Apporter de la connaissance, échanger, avoir un regard sur le monde, se connaître…, l’information est plus que jamais au coeur des échanges sociaux. Son évolution est conditionnée par celle des nouvelles technologies, pour le meilleur ou pour le pire.

L’école est-elle en phase avec l’innovation sociale ?

Spécialiste de psychologie sociale et culturelle à l’université de Neuchâtel, Anne-Nelly Perret-Clermont participe à des recherches dans les camps de réfugiés d’Afrique de l’Est, qui rappellent combien l’école est une source de dignité, et l’instruction une valeur. Pour les enfants des pays les plus favorisés comme pour les enfants vivant dans le plus grand dénuement, Anne-Nelly Perret-Clermont estime que « l’école, pour assumer ses devoirs à l’égard de la société, doit apprendre aux élèves l’exercice de l’esprit critique, c’est-à-dire à réfléchir de façon argumentée à des problèmes réels, et leur donner la possibilité de devenir pleinement acteurs de la société en commençant dès leur plus jeune âge à contribuer à son bien-être ».
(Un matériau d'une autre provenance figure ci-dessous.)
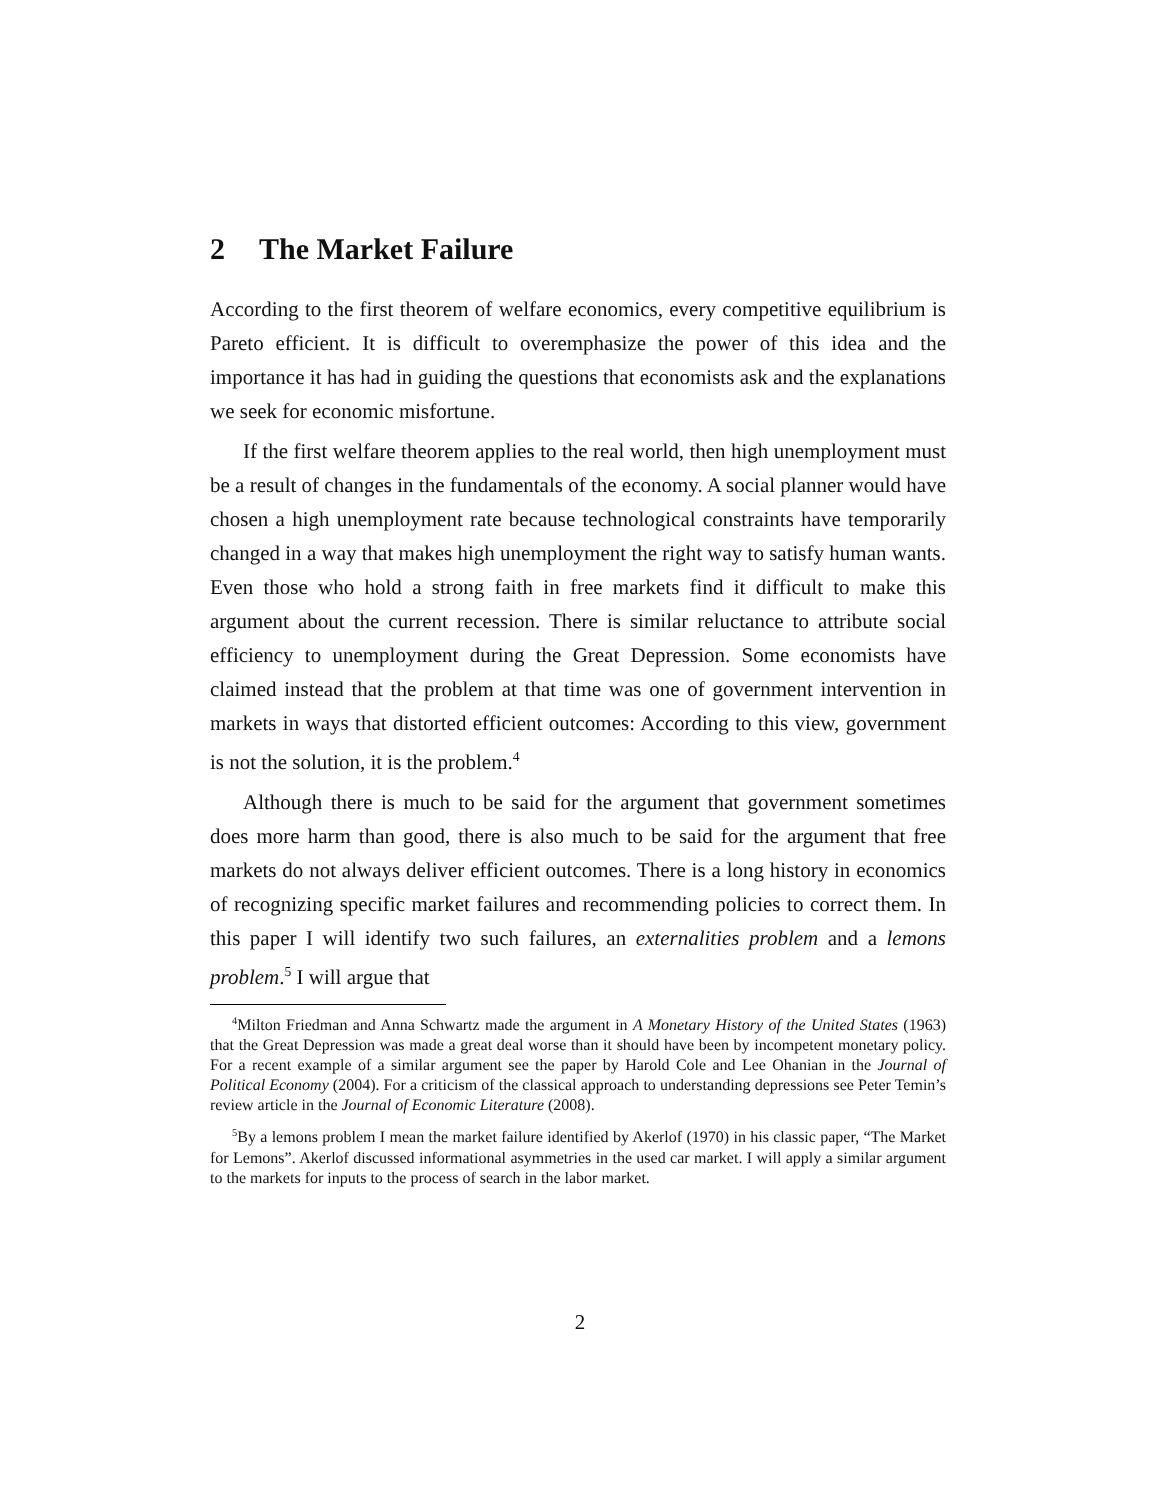2 The Market Failure
According to the first theorem of welfare economics, every competitive equilibrium is Pareto efficient. It is difficult to overemphasize the power of this idea and the importance it has had in guiding the questions that economists ask and the explanations we seek for economic misfortune.
If the first welfare theorem applies to the real world, then high unemployment must be a result of changes in the fundamentals of the economy. A social planner would have chosen a high unemployment rate because technological constraints have temporarily changed in a way that makes high unemployment the right way to satisfy human wants. Even those who hold a strong faith in free markets find it difficult to make this argument about the current recession. There is similar reluctance to attribute social efficiency to unemployment during the Great Depression. Some economists have claimed instead that the problem at that time was one of government intervention in markets in ways that distorted efficient outcomes: According to this view, government is not the solution, it is the problem.<sup>4</sup>
Although there is much to be said for the argument that government sometimes does more harm than good, there is also much to be said for the argument that free markets do not always deliver efficient outcomes. There is a long history in economics of recognizing specific market failures and recommending policies to correct them. In this paper I will identify two such failures, an externalities problem and a lemons problem.<sup>5</sup> I will argue that
<sup>4</sup> Milton Friedman and Anna Schwartz made the argument in A Monetary History of the United States (1963) that the Great Depression was made a great deal worse than it should have been by incompetent monetary policy. For a recent example of a similar argument see the paper by Harold Cole and Lee Ohanian in the Journal of Political Economy (2004). For a criticism of the classical approach to understanding depressions see Peter Temin’s review article in the Journal of Economic Literature (2008).
<sup>5</sup> By a lemons problem I mean the market failure identified by Akerlof (1970) in his classic paper, “The Market for Lemons”. Akerlof discussed informational asymmetries in the used car market. I will apply a similar argument to the markets for inputs to the process of search in the labor market.
2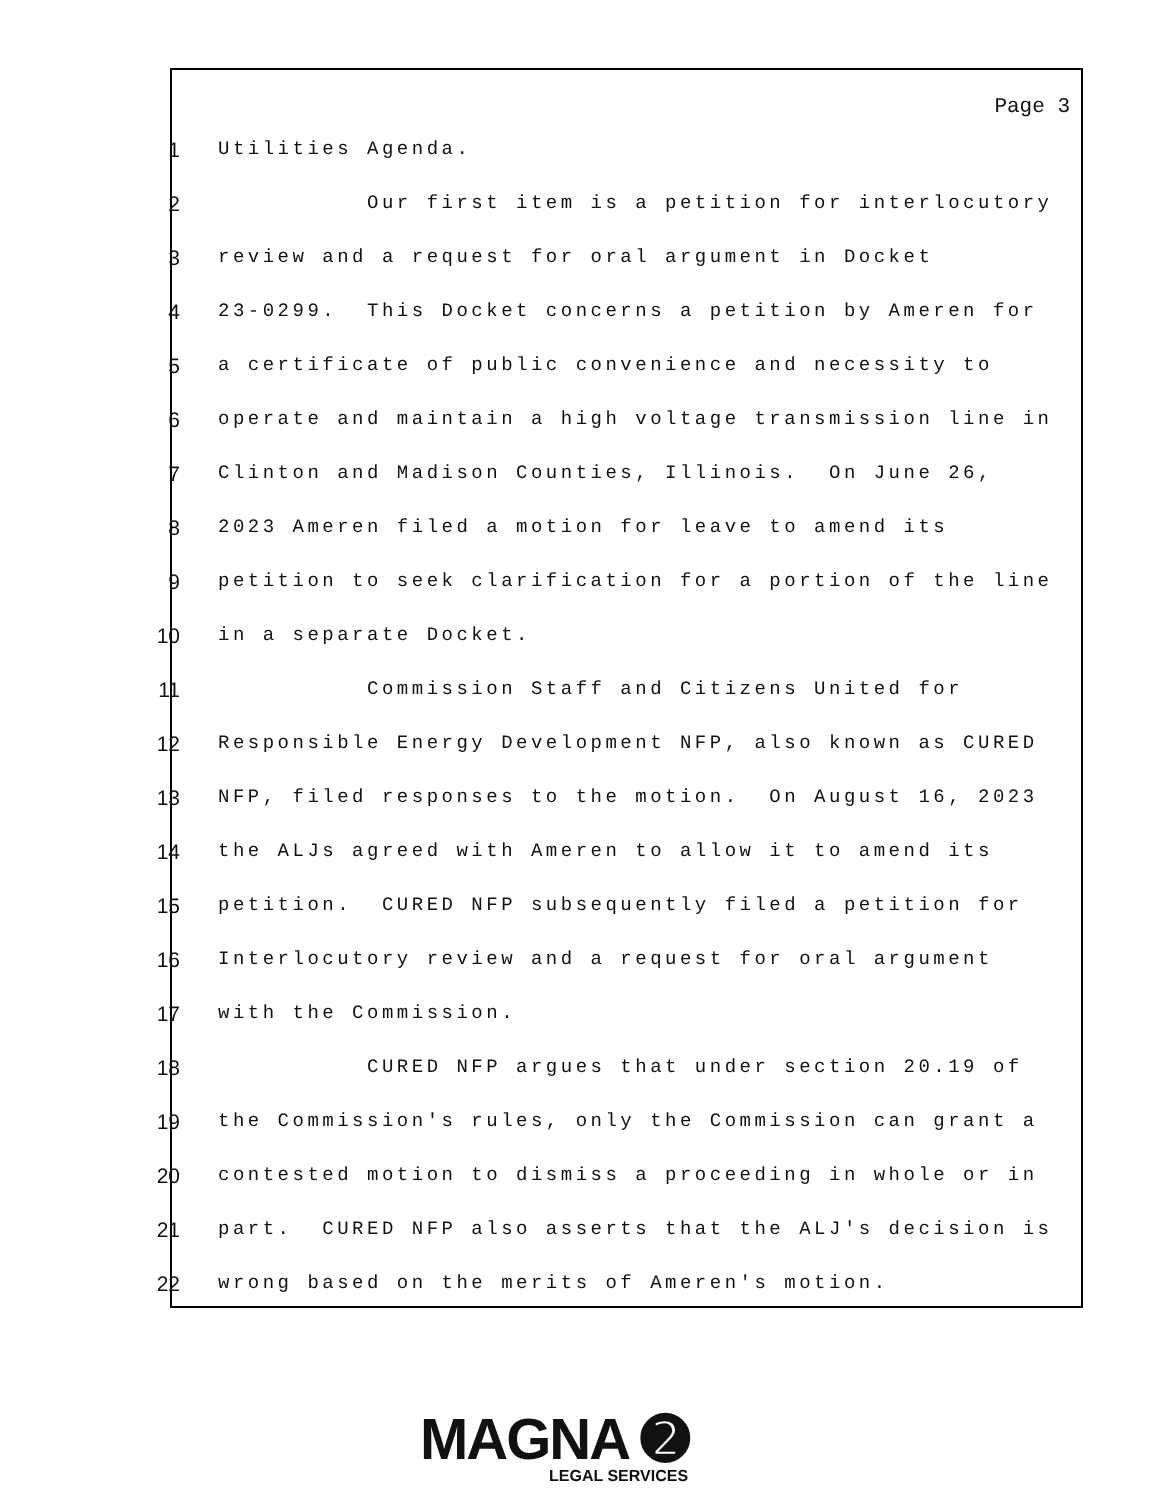Page 3
1 Utilities Agenda.
2 Our first item is a petition for interlocutory
3 review and a request for oral argument in Docket
4 23-0299. This Docket concerns a petition by Ameren for
5 a certificate of public convenience and necessity to
6 operate and maintain a high voltage transmission line in
7 Clinton and Madison Counties, Illinois. On June 26,
8 2023 Ameren filed a motion for leave to amend its
9 petition to seek clarification for a portion of the line
10 in a separate Docket.
11 Commission Staff and Citizens United for
12 Responsible Energy Development NFP, also known as CURED
13 NFP, filed responses to the motion. On August 16, 2023
14 the ALJs agreed with Ameren to allow it to amend its
15 petition. CURED NFP subsequently filed a petition for
16 Interlocutory review and a request for oral argument
17 with the Commission.
18 CURED NFP argues that under section 20.19 of
19 the Commission's rules, only the Commission can grant a
20 contested motion to dismiss a proceeding in whole or in
21 part. CURED NFP also asserts that the ALJ's decision is
22 wrong based on the merits of Ameren's motion.
MAGNA ➋
LEGAL SERVICES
Pour la psychologue, le soutien au développement de l’esprit civique, constructeur de la vie sociale, passe par la façon dont l’enseignement se fait : respect des personnes, qualité des relations, réalisation de projets d’équipe, expérience de la complémentarité des apports, maturation socioaffective permettant de gérer les conflits, prise d’initiatives et exercice de responsabilités…

Groupe d'écoliers

Photo l'Obs

« Au moins la moitié de la population scolaire souffre de dévalorisation et de sentiment d’impuissance, assène la psychologue. Le fonctionnement quotidien de l’école, ici comme ailleurs, est source d’humiliations qui laissent des traces
indélébiles, font le lit du populisme et sont génératrices de conflits. » Anne-Nelly Perret-Clermont n’hésite pas à employer le terme de « blessés de l’école » pour qualifier ces élèves que le système rejette peu à peu, de note en note, de redoublement en déclassement, sans que l’on en prenne la mesure ou que l’on en ait conscience. La solution réside pour elle dans la mise en place de nouvelles pratiques pédagogiques, offrant aux élèves l’occasion de créer, construire, planifier, réaliser, tout en apprenant à réfléchir de façon critique au travail de leurs mains et de leur esprit, et à comprendre la finalité et le sens de ce qu’on leur demande de faire. « Pour cela, il faut que le travail des élèves apporte une réelle contribution à la collectivité dans laquelle ils vivent. »

Sur le terrain, Anne-Nelly Perret-Clermont a pu constater que la recette fonctionne, même dans les situations les plus dramatiques et avec le peu de moyens qui les accompagnent. « Il existe des initiatives locales très intéressantes, qui un jour pourront se généraliser, des îlots de pratiques qui sont autant de réservoirs de compétences dans lesquels il sera possible de puiser. Mais pour l’instant, l’école n’est pas prête, elle se perd dans une survalorisation de l’abstraction au lieu de favoriser l’analyse de l’action. » Former les enseignants dans ce sens et garantir que l’école maintiendra son rôle de protection de l’enfance seront les deux conditions essentielles pour changer.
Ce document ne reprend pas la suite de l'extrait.